Currently on Ebay US there are about 3800 listings under the search title of "panda" in the "coins and paper money" category. We can subtract about 400 items that are not actually coins/medals i.e. COA`s, boxes, 1 gram items, replicas, art rounds etc., leaving us with approximately 3400 coins/medals.
By plugging in MS and PF designations (graded coins of which there are about 1700) we derive that 50% of the pandas appearing on Ebay US are graded. Over the past year, two years and particularly 3 years this figure has grown continually and significantly (there were few graded pandas 4-5 years ago). The predominant Ebay US dealers located in China currently are Xuhong and Naomi01225. Xuhong has about 325 pandas listed (net of non coin items and Naomi01225 has about 85. Xu`s inventory contains only 9% graded coins and Naomi has none, or a combined 7+% in inventory for Chinese dealers. If we can assume that most (if not all) of Chinese dealer`s inventory on Ebay US was acquired within China then what do the comparative percentages of 50 vs 7 mean?
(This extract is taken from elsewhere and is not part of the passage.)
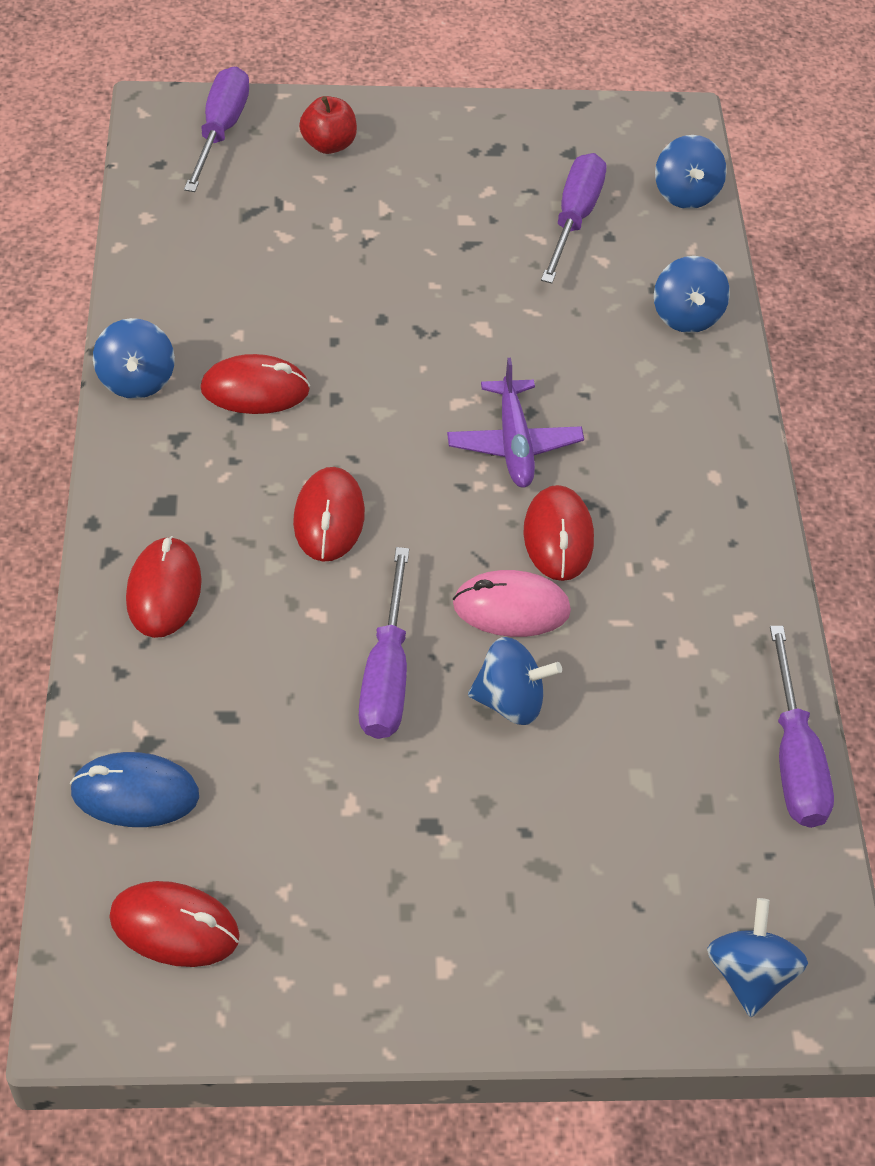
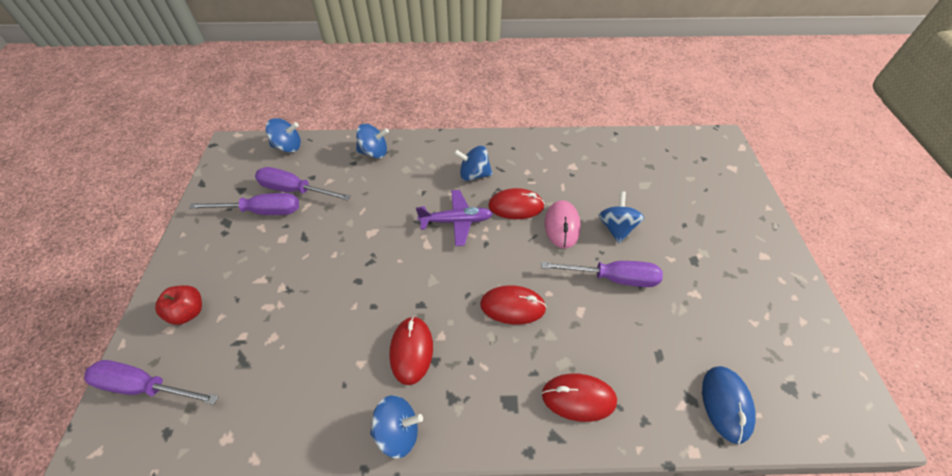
camera: 85 degrees left, 0 degrees up
red mouse [109,881,240,967] -> none
blue spinning top [707,898,808,1017] -> blue spinning top moved to [454,145,493,181]
purple screwdriver [770,626,834,828] -> purple screwdriver moved to [189,193,299,215]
Are most quality coins in the US being processed through NGC/PCGS and quickly brought to market because of the value differential? Do US panda owners presumed preference for graded coins translate into where the worldwide market is heading? Why are there only 7% graded coins in China dealers` inventory and will this increase? How many quality non graded pandas in their original packaging still exist outside China and how will this affect their future prices?

When scrolling through the new Panda listings on Ebay US the number of graded coins continue to increase and the number of ungraded coins continues to decrease (particularly pre 2000 coins) In general, the premium for graded coins over ungraded coins in OMP appears to be narrowing.

Given the changes which have occurred and the fact that these questions continue to be debated on CCF this is where we currently stand on the basic questions of "are too many pandas being graded' and "how well received are graded coins in China" All must draw their own conclusions and from the concensus the future of the market will evolve.